Los faroles del carruaje alumbraban con una luz amarillenta el áspero camino que parecía haber sido abierto entre matorrales y pequeños arbustos, y que su superficie se extendía hacia el infinito. Mientras tanto, el viento soplaba produciendo un sonido salvaje e impetuoso.

—Esto no es el mar, ¿verdad? —dijo Mary, volviéndose hacia su compañera.

—No, no lo es —contestó el ama de llaves—. Ni es campo, ni montañas; sólo millas y millas de tierra yerma en la cual nada crece, excepto el brezo, el tojo y la retama. Aquí viven sólo algunos caballos y ovejas.

—Siento una sensación como si estuviera en medio del mar; al menos suena como si lo fuera —dijo Mary.

—Es el viento que sopla a través de los matorrales —dijo la señora Medlock—. A mí me parece salvaje y monótono, pero para muchas personas este lugar es muy hermoso, especialmente cuando florece el brezo.

Por largo tiempo siguieron su camino en medio de la obscuridad, y aunque la lluvia se detuvo, alrededor del carruaje silbaban ráfagas de viento que producían extraños sonidos. El camino subía y bajaba y en varias ocasiones el coche cruzó pequeños puentes bajo los cuales corría el agua vertiginosamente. Mary tenía la impresión de que el camino no terminaría nunca, y que el ancho y desolado páramo era un extenso océano que cruzaban a través de una seca franja de tierra.

—No me gusta. De verdad no me gusta —se dijo, apretando firmemente sus delgados labios.

Al fin, después de subir una pequeña loma, atisbaron una luz. El ama de llaves suspiró profundamente con alivio.

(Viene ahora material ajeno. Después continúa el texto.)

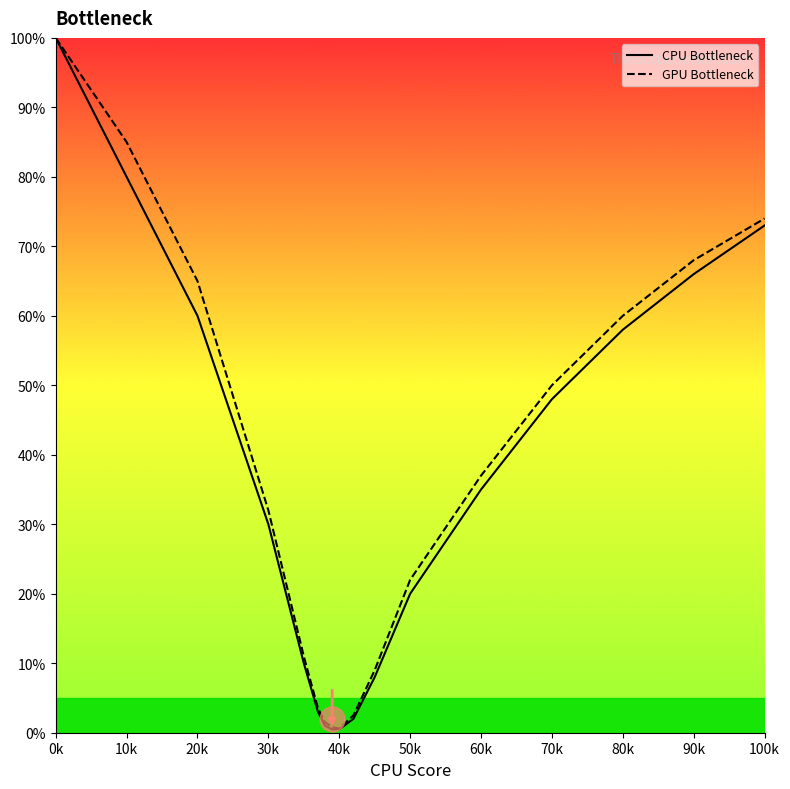

What is the maximum value for CPU Bottleneck?

100.0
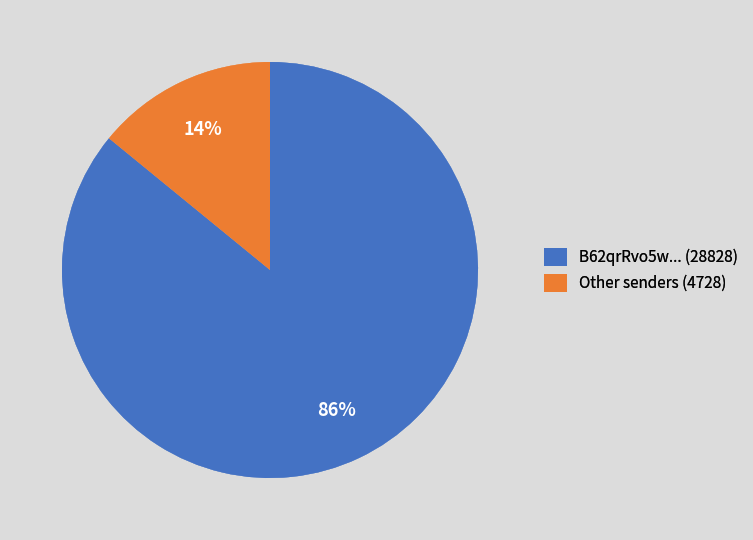

Is there any slice that represents more than half of the pie?

Yes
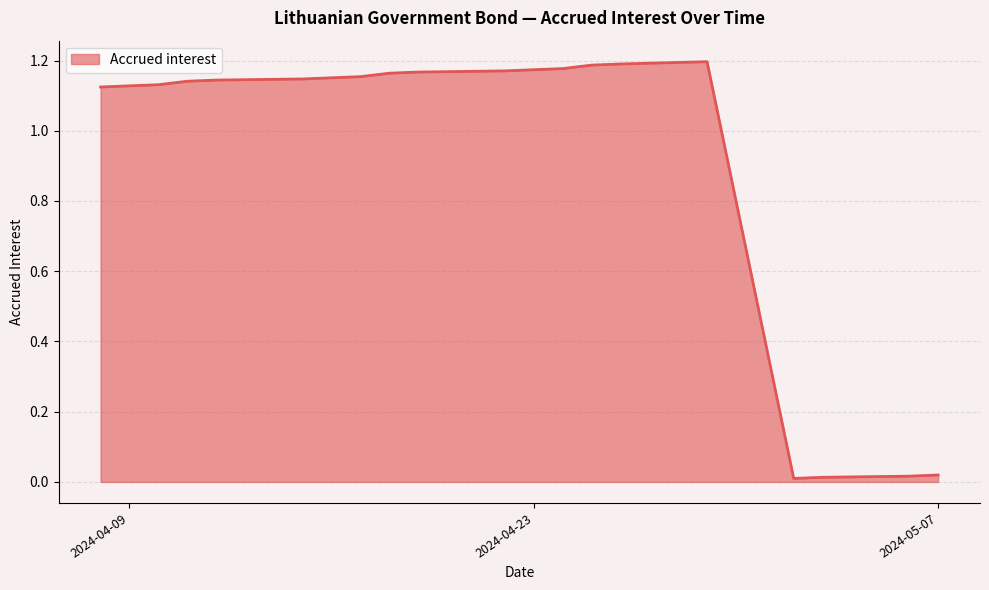

At which category does the chart reach its minimum across all series?

2024-05-02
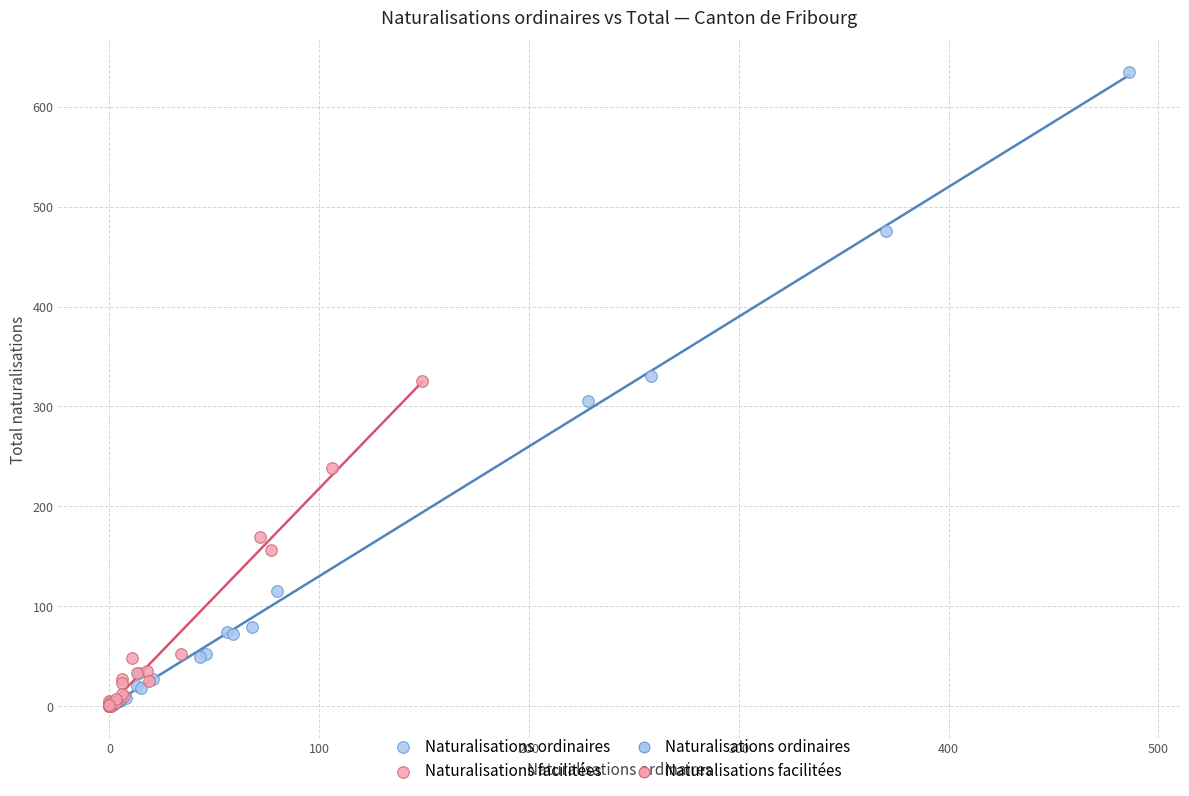

Which series contains the highest Y value?

Naturalisations ordinaires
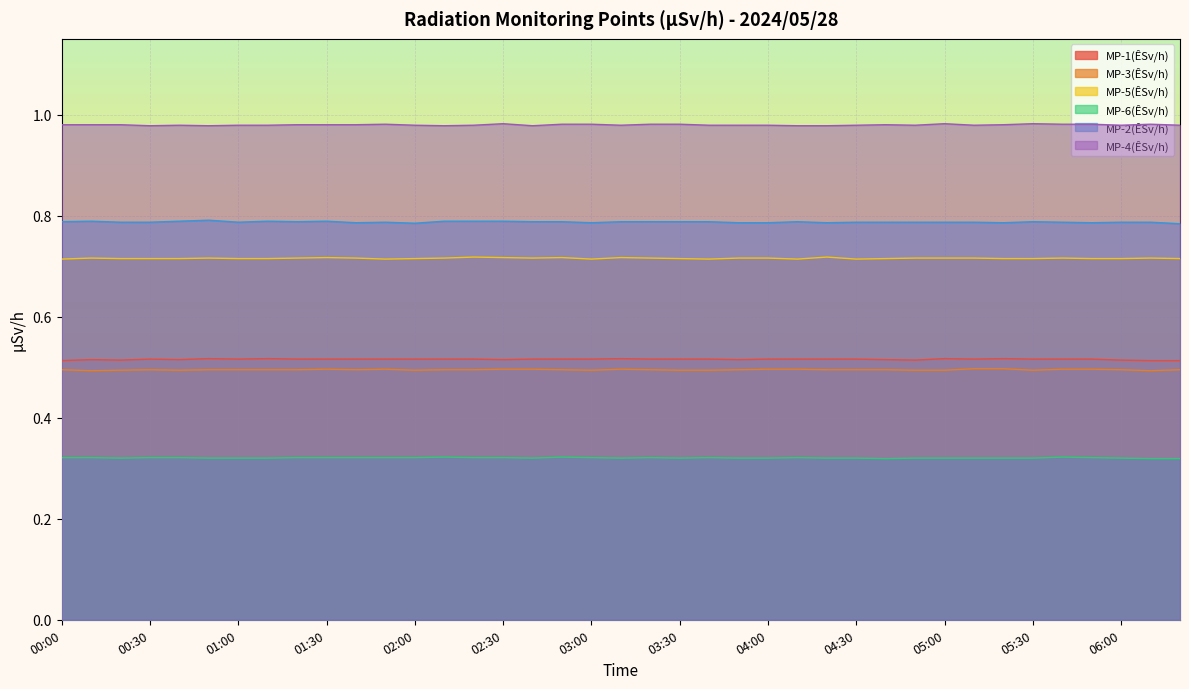

True or false: MP-1(ÊSv/h) and MP-6(ÊSv/h) intersect in this chart.

False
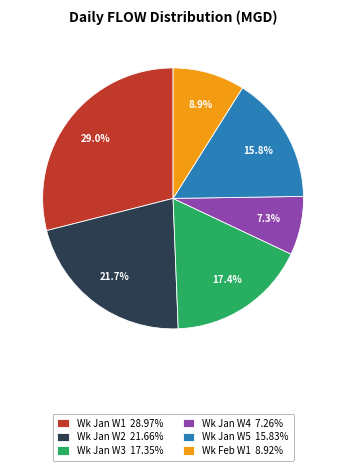

Do Wk Jan W5 15.83% and Wk Feb W1 8.92% together represent more than half of the pie?

No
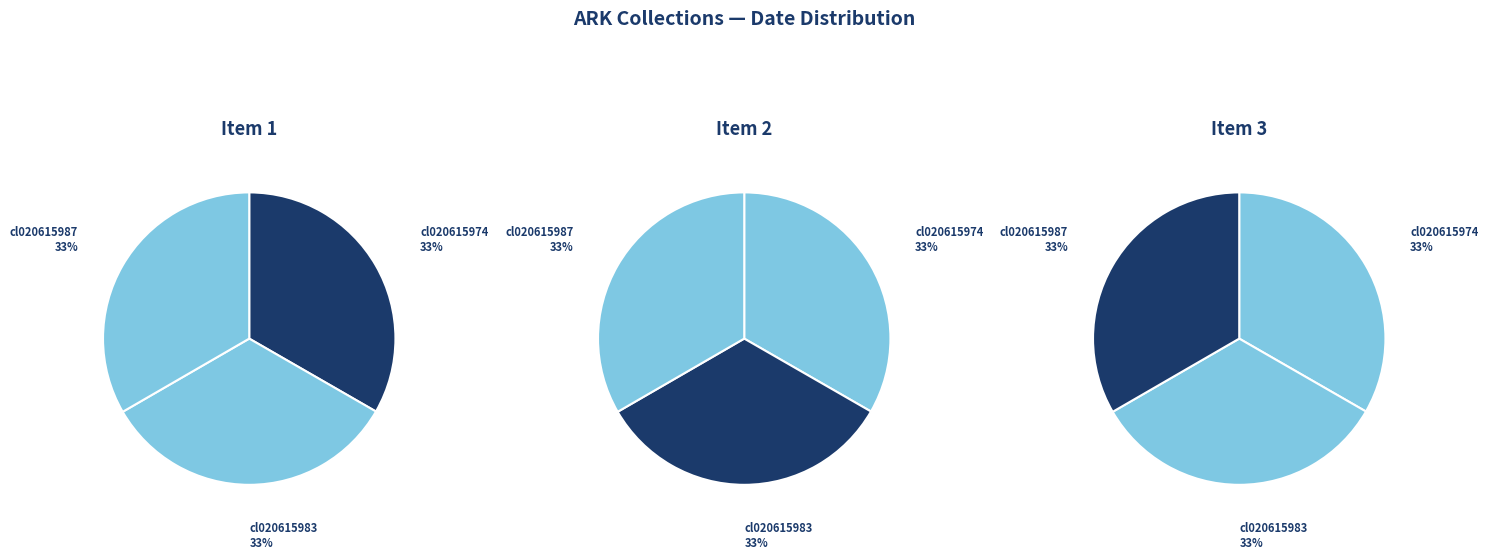

Count the number of slices in the pie.

3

Poco más tarde, el carruaje traspasaba las rejas del parque; pero aún quedaban dos millas por recorrer antes de llegar a la casa. El camino de entrada estaba bordeado de altos árboles cuyas ramas se entrecruzaban en la cima y daban la impresión de una larga bóveda.

Al salir de esa obscura avenida se encontraron en un gran espacio abierto. El coche se detuvo frente a una inmensa casa no muy alta, que parecía extenderse alrededor de un patio de piedra. En un comienzo, Mary pensó que la casa estaba a obscuras, pero, al bajar del carruaje, divisó una pequeña luz en una ventana del segundo piso.

La gran puerta de entrada estaba formada por curiosos y macizos paneles de roble adornados con enormes clavos y rematados de barras de fierro. Las recién llegadas entraron al vestíbulo.

Una débil luz daba una sensación irreal a los rostros de los retratos que colgaban de la pared y a las armaduras que lo adornaban. Mary prefirió no mirarlos. De pie sobre el suelo de piedra, la niña se veía más pequeña que nunca; y ella, por su parte, se sentía perdida e insignificante.

Un hombre pulcro y delgado esperaba cerca del empleado que les abrió la puerta.